▸ Entries excerpted from a collection
--- --- ---

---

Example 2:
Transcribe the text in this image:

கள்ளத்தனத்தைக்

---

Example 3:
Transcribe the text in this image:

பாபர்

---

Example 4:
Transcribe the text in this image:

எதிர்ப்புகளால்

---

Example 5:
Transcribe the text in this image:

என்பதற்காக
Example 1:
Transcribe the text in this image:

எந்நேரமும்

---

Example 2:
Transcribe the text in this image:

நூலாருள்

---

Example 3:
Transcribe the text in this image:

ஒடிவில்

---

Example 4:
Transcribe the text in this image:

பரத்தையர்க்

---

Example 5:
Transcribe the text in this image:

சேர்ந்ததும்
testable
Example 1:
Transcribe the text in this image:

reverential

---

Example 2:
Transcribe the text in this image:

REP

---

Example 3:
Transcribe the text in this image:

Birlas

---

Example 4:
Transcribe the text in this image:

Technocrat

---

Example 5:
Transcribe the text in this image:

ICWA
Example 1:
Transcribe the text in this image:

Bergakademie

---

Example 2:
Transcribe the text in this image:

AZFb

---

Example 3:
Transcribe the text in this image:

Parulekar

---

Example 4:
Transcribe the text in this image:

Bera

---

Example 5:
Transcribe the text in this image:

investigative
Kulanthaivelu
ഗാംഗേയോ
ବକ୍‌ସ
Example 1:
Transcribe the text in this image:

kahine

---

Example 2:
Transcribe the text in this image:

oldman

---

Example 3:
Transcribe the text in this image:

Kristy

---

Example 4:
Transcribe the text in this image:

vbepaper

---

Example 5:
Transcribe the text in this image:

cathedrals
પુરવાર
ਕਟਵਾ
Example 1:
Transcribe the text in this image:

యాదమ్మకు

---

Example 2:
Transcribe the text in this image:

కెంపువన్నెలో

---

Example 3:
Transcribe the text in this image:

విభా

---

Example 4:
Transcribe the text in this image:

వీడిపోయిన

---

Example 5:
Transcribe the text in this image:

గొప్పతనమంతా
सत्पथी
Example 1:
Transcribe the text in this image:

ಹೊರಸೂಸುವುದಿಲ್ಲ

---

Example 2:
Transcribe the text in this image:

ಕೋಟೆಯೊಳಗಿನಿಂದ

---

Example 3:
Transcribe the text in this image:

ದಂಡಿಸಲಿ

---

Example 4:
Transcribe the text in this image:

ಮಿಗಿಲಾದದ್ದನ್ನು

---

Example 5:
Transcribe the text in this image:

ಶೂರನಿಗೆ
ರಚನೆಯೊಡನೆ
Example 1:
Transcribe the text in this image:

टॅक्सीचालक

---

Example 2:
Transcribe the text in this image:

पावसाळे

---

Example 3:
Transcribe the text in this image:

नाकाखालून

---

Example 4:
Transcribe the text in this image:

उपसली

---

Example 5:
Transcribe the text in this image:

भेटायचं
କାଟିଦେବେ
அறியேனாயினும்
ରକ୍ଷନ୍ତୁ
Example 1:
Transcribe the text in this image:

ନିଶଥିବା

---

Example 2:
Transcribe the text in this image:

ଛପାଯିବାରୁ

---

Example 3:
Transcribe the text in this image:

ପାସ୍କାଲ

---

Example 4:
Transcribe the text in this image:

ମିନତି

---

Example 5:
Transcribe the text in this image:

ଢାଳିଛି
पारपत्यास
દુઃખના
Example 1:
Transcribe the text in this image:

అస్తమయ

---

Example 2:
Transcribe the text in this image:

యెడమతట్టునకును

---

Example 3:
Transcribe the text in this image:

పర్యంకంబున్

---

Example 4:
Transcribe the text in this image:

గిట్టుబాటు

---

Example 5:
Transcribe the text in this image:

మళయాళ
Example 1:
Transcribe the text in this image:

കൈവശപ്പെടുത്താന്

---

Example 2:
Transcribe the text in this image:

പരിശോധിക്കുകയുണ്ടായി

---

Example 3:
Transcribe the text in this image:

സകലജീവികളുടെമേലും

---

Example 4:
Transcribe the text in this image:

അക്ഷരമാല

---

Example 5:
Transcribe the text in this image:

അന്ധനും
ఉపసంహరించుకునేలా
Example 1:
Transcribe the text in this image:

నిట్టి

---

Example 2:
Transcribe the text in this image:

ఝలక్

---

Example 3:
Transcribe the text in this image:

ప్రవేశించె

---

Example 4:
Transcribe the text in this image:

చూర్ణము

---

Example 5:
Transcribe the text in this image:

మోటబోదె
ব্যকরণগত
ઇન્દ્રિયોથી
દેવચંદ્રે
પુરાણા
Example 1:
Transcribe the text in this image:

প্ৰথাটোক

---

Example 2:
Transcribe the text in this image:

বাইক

--- --- ---

▸ Given request
Please reproduce every one of the entries above word for word.

▸ Response to the exercise
---

Example 2:
Transcribe the text in this image:

கள்ளத்தனத்தைக்

---

Example 3:
Transcribe the text in this image:

பாபர்

---

Example 4:
Transcribe the text in this image:

எதிர்ப்புகளால்

---

Example 5:
Transcribe the text in this image:

என்பதற்காக
Example 1:
Transcribe the text in this image:

எந்நேரமும்

---

Example 2:
Transcribe the text in this image:

நூலாருள்

---

Example 3:
Transcribe the text in this image:

ஒடிவில்

---

Example 4:
Transcribe the text in this image:

பரத்தையர்க்

---

Example 5:
Transcribe the text in this image:

சேர்ந்ததும்
testable
Example 1:
Transcribe the text in this image:

reverential

---

Example 2:
Transcribe the text in this image:

REP

---

Example 3:
Transcribe the text in this image:

Birlas

---

Example 4:
Transcribe the text in this image:

Technocrat

---

Example 5:
Transcribe the text in this image:

ICWA
Example 1:
Transcribe the text in this image:

Bergakademie

---

Example 2:
Transcribe the text in this image:

AZFb

---

Example 3:
Transcribe the text in this image:

Parulekar

---

Example 4:
Transcribe the text in this image:

Bera

---

Example 5:
Transcribe the text in this image:

investigative
Kulanthaivelu
ഗാംഗേയോ
ବକ୍‌ସ
Example 1:
Transcribe the text in this image:

kahine

---

Example 2:
Transcribe the text in this image:

oldman

---

Example 3:
Transcribe the text in this image:

Kristy

---

Example 4:
Transcribe the text in this image:

vbepaper

---

Example 5:
Transcribe the text in this image:

cathedrals
પુરવાર
ਕਟਵਾ
Example 1:
Transcribe the text in this image:

యాదమ్మకు

---

Example 2:
Transcribe the text in this image:

కెంపువన్నెలో

---

Example 3:
Transcribe the text in this image:

విభా

---

Example 4:
Transcribe the text in this image:

వీడిపోయిన

---

Example 5:
Transcribe the text in this image:

గొప్పతనమంతా
सत्पथी
Example 1:
Transcribe the text in this image:

ಹೊರಸೂಸುವುದಿಲ್ಲ

---

Example 2:
Transcribe the text in this image:

ಕೋಟೆಯೊಳಗಿನಿಂದ

---

Example 3:
Transcribe the text in this image:

ದಂಡಿಸಲಿ

---

Example 4:
Transcribe the text in this image:

ಮಿಗಿಲಾದದ್ದನ್ನು

---

Example 5:
Transcribe the text in this image:

ಶೂರನಿಗೆ
ರಚನೆಯೊಡನೆ
Example 1:
Transcribe the text in this image:

टॅक्सीचालक

---

Example 2:
Transcribe the text in this image:

पावसाळे

---

Example 3:
Transcribe the text in this image:

नाकाखालून

---

Example 4:
Transcribe the text in this image:

उपसली

---

Example 5:
Transcribe the text in this image:

भेटायचं
କାଟିଦେବେ
அறியேனாயினும்
ରକ୍ଷନ୍ତୁ
Example 1:
Transcribe the text in this image:

ନିଶଥିବା

---

Example 2:
Transcribe the text in this image:

ଛପାଯିବାରୁ

---

Example 3:
Transcribe the text in this image:

ପାସ୍କାଲ

---

Example 4:
Transcribe the text in this image:

ମିନତି

---

Example 5:
Transcribe the text in this image:

ଢାଳିଛି
पारपत्यास
દુઃખના
Example 1:
Transcribe the text in this image:

అస్తమయ

---

Example 2:
Transcribe the text in this image:

యెడమతట్టునకును

---

Example 3:
Transcribe the text in this image:

పర్యంకంబున్

---

Example 4:
Transcribe the text in this image:

గిట్టుబాటు

---

Example 5:
Transcribe the text in this image:

మళయాళ
Example 1:
Transcribe the text in this image:

കൈവശപ്പെടുത്താന്

---

Example 2:
Transcribe the text in this image:

പരിശോധിക്കുകയുണ്ടായി

---

Example 3:
Transcribe the text in this image:

സകലജീവികളുടെമേലും

---

Example 4:
Transcribe the text in this image:

അക്ഷരമാല

---

Example 5:
Transcribe the text in this image:

അന്ധനും
ఉపసంహరించుకునేలా
Example 1:
Transcribe the text in this image:

నిట్టి

---

Example 2:
Transcribe the text in this image:

ఝలక్

---

Example 3:
Transcribe the text in this image:

ప్రవేశించె

---

Example 4:
Transcribe the text in this image:

చూర్ణము

---

Example 5:
Transcribe the text in this image:

మోటబోదె
ব্যকরণগত
ઇન્દ્રિયોથી
દેવચંદ્રે
પુરાણા
Example 1:
Transcribe the text in this image:

প্ৰথাটোক

---

Example 2:
Transcribe the text in this image:

বাইক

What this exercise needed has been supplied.